Chekhov's tale made me recognize the wisdom of the scene in "King Kong": that the seeming implausibility of the scene-- the silent rendezvouz of a monster ape and a girl in love, despite the noisy violence all around-- is the very point and beauty of the story: that love and communion are in fact possible, even between the most unlikely of partners, and during the most difficult of circumstances. The scene offered the answer of hope that the Chekhov story failed to provide. I was reminded, too, of a scene in the penultimate chapter of James Joyce's "Ulysses," when the Homeric Leopold Bloom returns home after rescuing Stephen Daedalus from the ghostly terror of Nighttown. In his flat, the two men commune over a Eucharistic cup of cocoa, the rest of Dublin's citizens continuing their hustling and bustling, immersed in their selfish hatred and insatiable greed, making the surrounding city a virtual hell. (1) And I thought of another one of my favorite writers, Virginia Woolf, and how both she and the characters in her novels struggle with feelings of isolation, even in large gatherings, among friends and family.
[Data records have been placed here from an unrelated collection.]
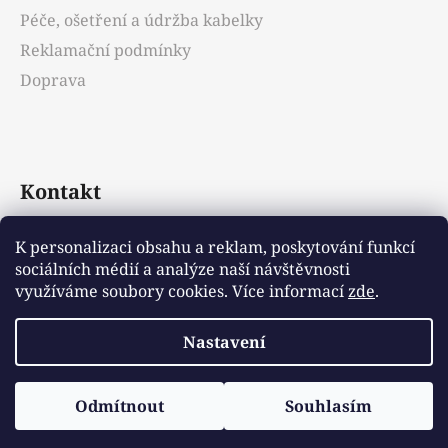
Péče, ošetření a údržba kabelky
Reklamační podmínky
Doprava
Kontakt
info
@
emotys.cz
K personalizaci obsahu a reklam, poskytování funkcí
sociálních médií a analýze naší návštěvnosti
+421903231812
využíváme soubory cookies. Více informací
zde
.
Nastavení
Vytvořil Shoptet
Odmítnout
Souhlasím
Copyright 2026
Emotys.cz
. Všechna práva
vyhrazena.
Upravit nastavení cookies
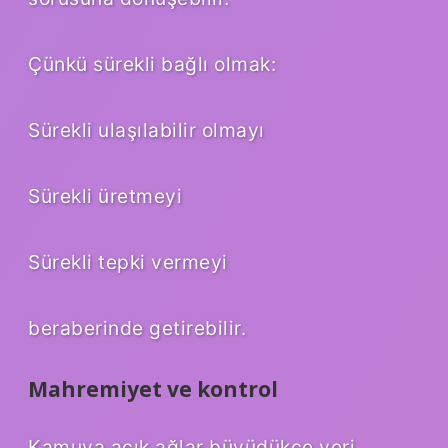
Çünkü sürekli bağlı olmak:
Sürekli ulaşılabilir olmayı
Sürekli üretmeyi
Sürekli tepki vermeyi
beraberinde getirebilir.
Mahremiyet ve kontrol
Kamuya açık ağlar büyüdükçe veri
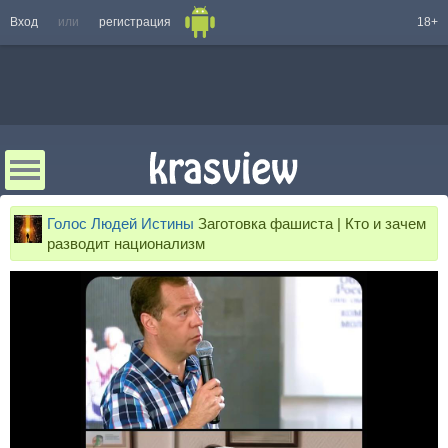
Вход
или
регистрация
18+
Голос Людей Истины
Заготовка фашиста | Кто и зачем
разводит национализм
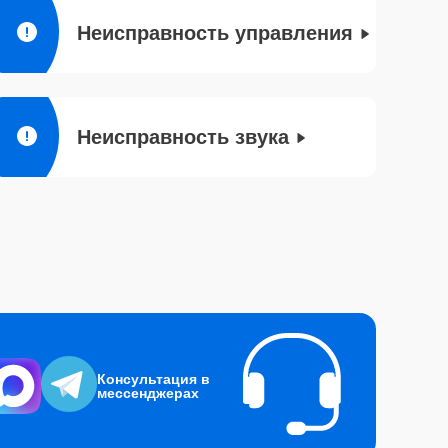
Неисправность управления
Неисправность звука
Консультация в
мессенджерах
What can I learn from such experiences? What can apparently different forms of art teach me, be it a modern masterpiece of literature or a B-movie re-make? Perhaps they offer an invitation to participate in the unknowable and infinite, even amid the mundane and ordinary; perhaps they allow me to accept the joyous oddities and complexities of life, even if doing so generates more questions than answers; perhaps they permit me to to eschew fixed beliefs and philosophical extremes, to take the middle way and see the world's events as neither meaningless and random, nor naively harmonious and unrealistically optimistic. Today, I ask myself if I have the courage and the freedom to live in the moment, to be that savage, civilized gorilla with a warm and tender heart, swinging my gal with an open arm across the thin ice, in the center of the bustling urban jungle. I must surmise it is both necessary and easier than I think.
1. Joseph Campbell, the great mythologist and James Joyce scholar, saw Joyce's canon as a tripartite structure, resembling a modern-day "Divine Comedy," with the "Ulysses" as the "Inferno," "Finnegans Wake" as the "Purgatorio," and a planned, unwritten work as the transcendent "Paradiso."